_CONSEGNA_
Riscrivi identiche solo le righe che partono da quella contenente "Easy Cut Letter Template 2 - For Letter" e finiscono con quella contenente "My applications", entrambe incluse, senza riportare le immagini nella risposta.
--- RIGHE DELL'ESERCIZIO ---
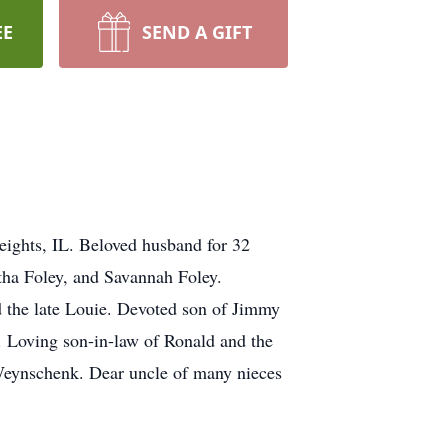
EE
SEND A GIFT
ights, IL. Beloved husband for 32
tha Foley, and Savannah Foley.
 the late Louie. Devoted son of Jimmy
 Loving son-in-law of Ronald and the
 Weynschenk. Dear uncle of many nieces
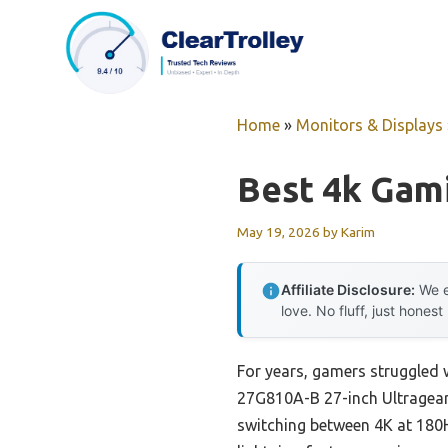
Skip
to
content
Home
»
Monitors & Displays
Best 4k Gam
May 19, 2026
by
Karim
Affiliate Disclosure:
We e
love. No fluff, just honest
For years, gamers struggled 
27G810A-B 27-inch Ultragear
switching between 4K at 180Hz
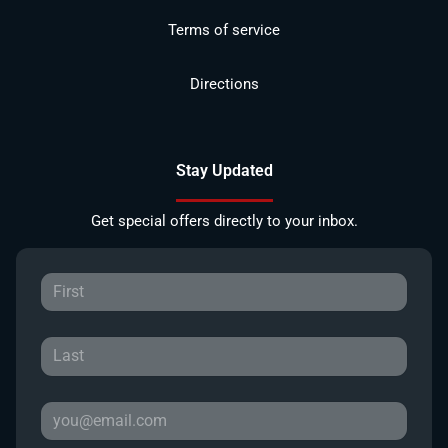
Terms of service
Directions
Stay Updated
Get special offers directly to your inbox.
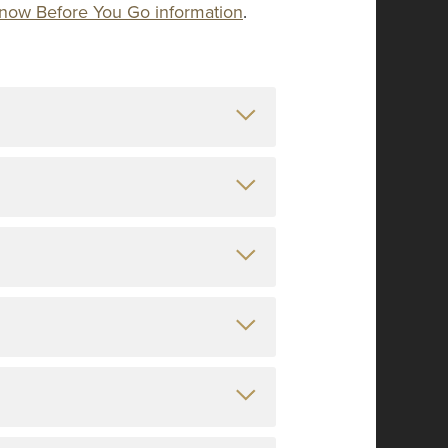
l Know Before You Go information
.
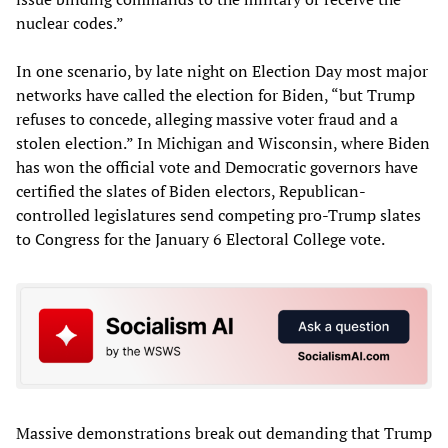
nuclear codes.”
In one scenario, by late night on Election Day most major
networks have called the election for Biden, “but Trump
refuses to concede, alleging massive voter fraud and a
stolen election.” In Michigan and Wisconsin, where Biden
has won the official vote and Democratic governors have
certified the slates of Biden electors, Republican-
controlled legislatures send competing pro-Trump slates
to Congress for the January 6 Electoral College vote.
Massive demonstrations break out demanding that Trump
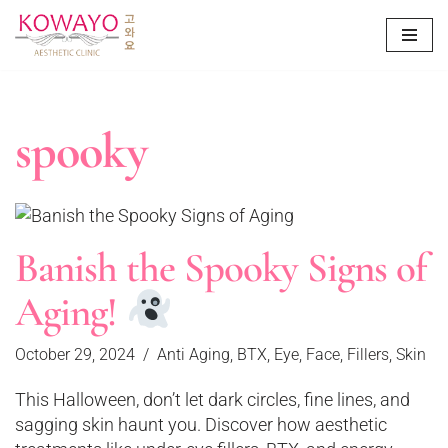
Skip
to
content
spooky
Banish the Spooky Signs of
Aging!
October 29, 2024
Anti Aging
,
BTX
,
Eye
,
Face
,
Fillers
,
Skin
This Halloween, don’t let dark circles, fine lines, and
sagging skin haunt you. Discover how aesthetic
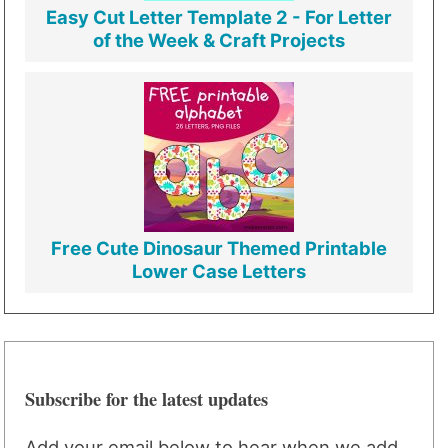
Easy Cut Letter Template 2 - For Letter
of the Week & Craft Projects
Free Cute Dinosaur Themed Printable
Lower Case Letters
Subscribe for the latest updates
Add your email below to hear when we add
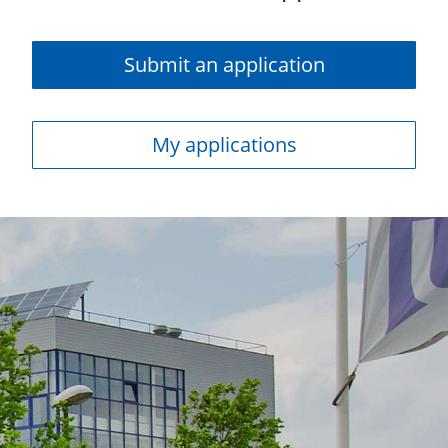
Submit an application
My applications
---
--- RIGHE DELL'ESERCIZIO ---
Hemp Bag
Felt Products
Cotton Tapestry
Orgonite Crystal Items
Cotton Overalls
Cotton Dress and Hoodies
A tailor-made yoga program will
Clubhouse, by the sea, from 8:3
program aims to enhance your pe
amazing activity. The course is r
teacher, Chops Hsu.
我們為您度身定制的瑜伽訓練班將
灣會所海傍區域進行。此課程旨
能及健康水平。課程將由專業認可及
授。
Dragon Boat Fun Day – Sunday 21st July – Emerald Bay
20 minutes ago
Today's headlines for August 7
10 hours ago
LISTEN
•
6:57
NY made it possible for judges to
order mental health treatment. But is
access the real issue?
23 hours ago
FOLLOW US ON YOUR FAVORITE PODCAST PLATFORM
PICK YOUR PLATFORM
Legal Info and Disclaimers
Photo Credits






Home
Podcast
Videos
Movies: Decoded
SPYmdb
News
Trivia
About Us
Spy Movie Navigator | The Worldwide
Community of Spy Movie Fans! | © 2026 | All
---
--- RIGHE DELL'ESERCIZIO ---
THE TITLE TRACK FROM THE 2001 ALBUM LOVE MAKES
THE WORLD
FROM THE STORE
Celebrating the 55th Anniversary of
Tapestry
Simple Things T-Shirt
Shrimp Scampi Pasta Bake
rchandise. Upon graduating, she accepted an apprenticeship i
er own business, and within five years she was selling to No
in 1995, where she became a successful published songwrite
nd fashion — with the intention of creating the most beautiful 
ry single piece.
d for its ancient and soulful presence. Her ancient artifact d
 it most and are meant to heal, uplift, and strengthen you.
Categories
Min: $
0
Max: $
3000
---
_SPAZIO RISPOSTA_
Easy Cut Letter Template 2 - For Letter
of the Week & Craft Projects
Free Cute Dinosaur Themed Printable
Lower Case Letters
Subscribe for the latest updates
Add your email below to hear when we add
Submit an application
My applications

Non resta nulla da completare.